I don't see how the two formulations for uniform convergence are equivalent:
$$ \lim_{n\rightarrow\infty}\sup_{x\in X}\left\{d_Y\left(f\left(x\right){,}\ f_n\left(x\right)\right)\right\}=0 \\ \Leftrightarrow \\ \forall \varepsilon >0:\ \exists N\in \mathbb{N}:\ \forall x\in X:\ n\ge N\ \Longrightarrow \ d_Y\left(f\left(x\right){,}\ f_n\left(x\right)\right)<\varepsilon $$
By the definition of limit, the above is clearly equivalent to
$$ \forall\varepsilon>0:\ \exists N\in\mathbb{N}:\ n\ge N\ \Longrightarrow\ \left|\sup_{x\in X}\left\{d_Y\left(f\left(x\right){,}\ f_n \left(x\right)\right)\right\}-0\right|<\varepsilon, $$ and since distance is non-negative, $$ \left|\sup_{x\in X}\left\{d_Y\left(f\left(x\right){,}\ f_n \left(x\right)\right)\right\}-0\right|=\sup_{x\in X}\left\{d_Y\left(f\left(x\right){,}\ f_n\left(x\right)\right)\right\}<\varepsilon.$$
I am not sure however if $$ \sup_{x\in X}\left\{d_Y\left(f_n\left(x\right){,}\ f\left(x\right)\right)\right\}<\varepsilon\ \Leftrightarrow\ d_Y\left(f\left(x\right){,}\ f_n \left(x\right)\right)<\varepsilon. $$
Could someone clarify?
I'm assuming you meant to write
$$\sup_{x\in X}\left\{d_Y\left(f_n\left(x\right){,}\ f\left(x\right)\right)\right\}<\varepsilon\ \Leftrightarrow\ \forall x \in X, d_Y\left(f\left(x\right){,}\ f_n \left(x\right)\right)<\varepsilon,$$
since that would facilitate the proof.
The reverse implication does not hold with strict inequality, but this presents no major problem.
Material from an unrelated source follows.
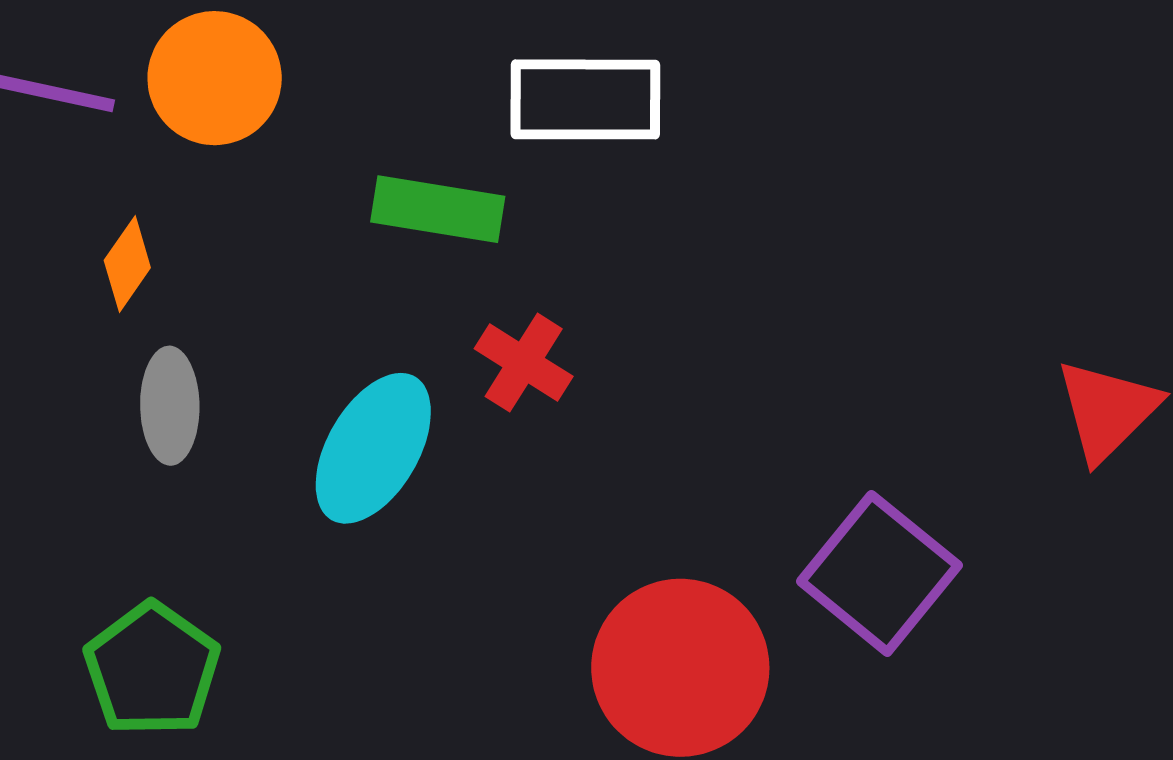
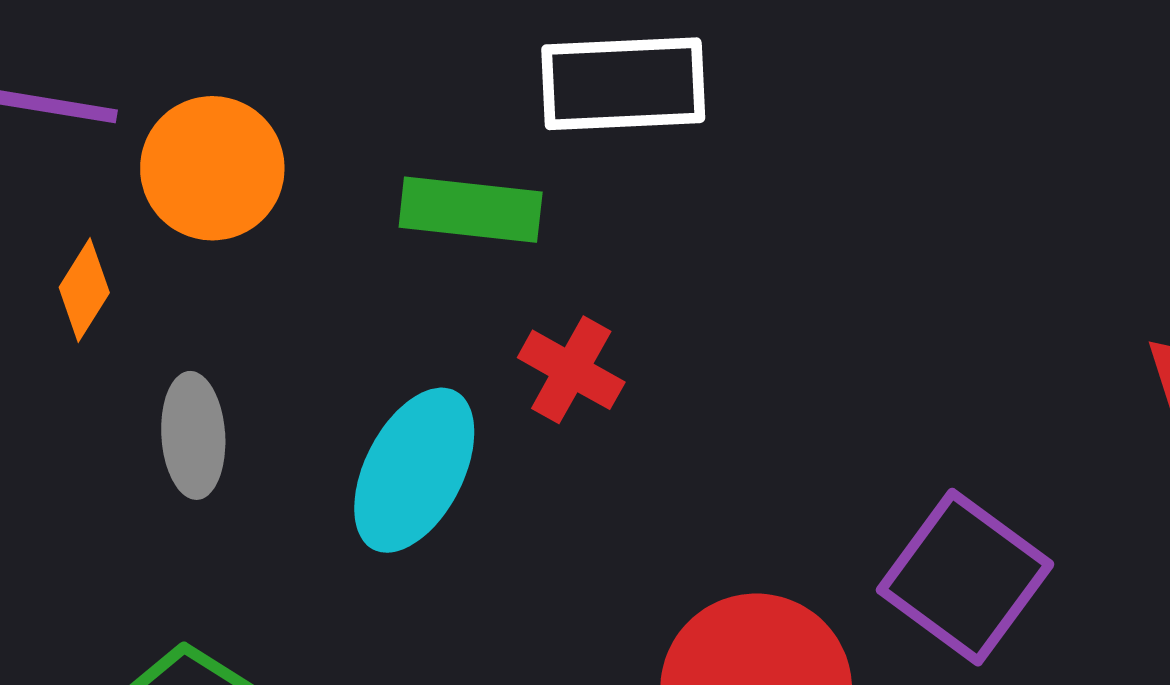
orange circle: (215, 78) -> (212, 168), moved
orange diamond: (127, 264) -> (84, 290), moved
It should be if $d_Y(f(x), f_n(x)) < \epsilon$ for all $x \in X$, then $\sup\{d_Y(f(x), f_n(x)): x \in X\} \leqslant \epsilon$.
To prove this, suppose $\sup\{d_Y(f(x), f_n(x)): x \in X\} = \alpha > \epsilon$ and take $\beta$ such that $\epsilon < \beta < \alpha$. There must exist $x' \in X$ such that $d_Y(f(x'),f_n(x')) > \beta> \epsilon$, otherwise $\beta$ is an upper bound less than the least upper bound $\alpha$. However, this contradicts the hypothesis that $d_Y(f(x),f_n(x)) < \epsilon$ for all $x \in X$.
The forward implication that $\sup\{d_Y(f(x), f_n(x)): x \in X\} < \epsilon$ implies $d_Y(f(x), f_n(x)) < \epsilon$ holds as you have written and is straightforward to prove.